Related ethnic groups
- Tonocotés, Lules

= Vilela people =

Indigenous people in Argentina

The Vilela people, or Vilelas, are an Indigenous people in Argentina. Today, their few remaining descendants live primarily in the provinces of Chaco and Santiago del Estero, with smaller numbers in the Rosario and Buenos Aires urban areas. In the province of Chaco, the Vilelas live together with the Toba (or Qom) people in communities such as the Colonia Aborigen Chaco (Chaco Aboriginal Colony). They also reside in rural areas and at the periphery of large cities such as Resistencia, Sáenz Peña, Machagai, and Quitilipi. In Santiago del Estero Province, the Vilela people live in their own communities as well as in communities shared with the Lule people, with whom they are closely related and share a language family.

== History ==
The Vilela people refer to themselves by the endonym uakambalelté, or waqha-umbael-te, both of which translate to "those who speak Waqha" in their native Vilela language, which they refer to as Waqha. The language is subdivided into three dialects, chinipi, sinipi, and ocol. Ocol, with only a handful of current speakers, is the only dialect which survives to this day.

Similarly to the Lules, the Vilelas had a culture intermediate between those of the indigenous peoples of the Andes, the Pampas, and the Cuyo region. By the fifteenth century, they had established themselves in the north of today's Tucumán and Santiago del Estero provinces, as well as the east and southeast of the Salta Province. They were nomadic and sustained themselves through hunting and gathering. They hunted the peccary, and harvested carob and honey.

After the Spanish conquest of the Tucumán region, the Vilelas moved eastward, into the eastern and southeastern parts of the Gran Chaco. At that time, they were made up of the following subgroups: chunupí, pazaine, atalala, omoampa, yeconoampa, vacaa, chole, ipa, and yooc (or guamalca). During the seventeenth and eighteenth centuries, the Guaycuru peoples successfully domesticated the horse, which they used for hunting, transportation, and waging war.
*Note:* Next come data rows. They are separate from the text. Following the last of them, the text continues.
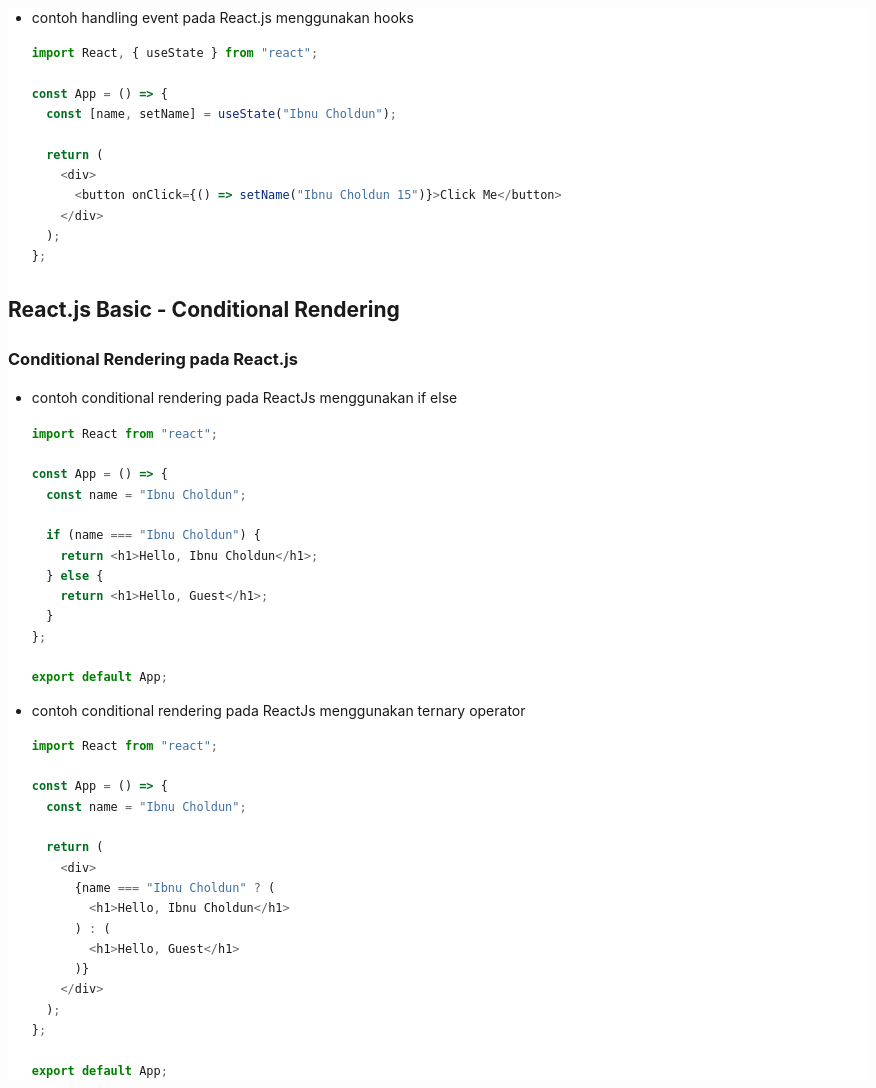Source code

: - contoh handling event pada React.js menggunakan hooks

  ```javascript
  import React, { useState } from "react";

  const App = () => {
    const [name, setName] = useState("Ibnu Choldun");

    return (
      <div>
        <button onClick={() => setName("Ibnu Choldun 15")}>Click Me</button>
      </div>
    );
  };
  ```

## React.js Basic - Conditional Rendering

### Conditional Rendering pada React.js

- contoh conditional rendering pada ReactJs menggunakan if else

  ```javascript
  import React from "react";

  const App = () => {
    const name = "Ibnu Choldun";

    if (name === "Ibnu Choldun") {
      return <h1>Hello, Ibnu Choldun</h1>;
    } else {
      return <h1>Hello, Guest</h1>;
    }
  };

  export default App;
  ```

- contoh conditional rendering pada ReactJs menggunakan ternary operator

  ```javascript
  import React from "react";

  const App = () => {
    const name = "Ibnu Choldun";

    return (
      <div>
        {name === "Ibnu Choldun" ? (
          <h1>Hello, Ibnu Choldun</h1>
        ) : (
          <h1>Hello, Guest</h1>
        )}
      </div>
    );
  };

  export default App;
  ```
This allowed them to expand their region of influence, forcing the Vilelas to move even further east, toward the Paraná River.

The Jesuits founded three missions in Vilela lands, lasting until the Jesuit expulsion of 1767-1768:

- San José de las Petacas, founded in 1735.
- Nuestra Señora del Pilar, founded in 1763.
- Nuestra Señora del Buen Consejo, founded in 1763.

The last Vilela cacique, or chief, in the Chaco region, known as Leoncito, lived near the city of Resistencia during the mid-nineteenth century.

== Today ==

With few exceptions, the Vilela people no longer speak their native language, instead primarily speaking Spanish, with some speakers of Toba (Qom).

The 2004-2005 Complementary Indigenous Survey did not identify the Vilela people; however, the 2010 Argentine Census identified 519 people of Vilela heritage in Argentina, 359 of them in the province of Santiago del Estero.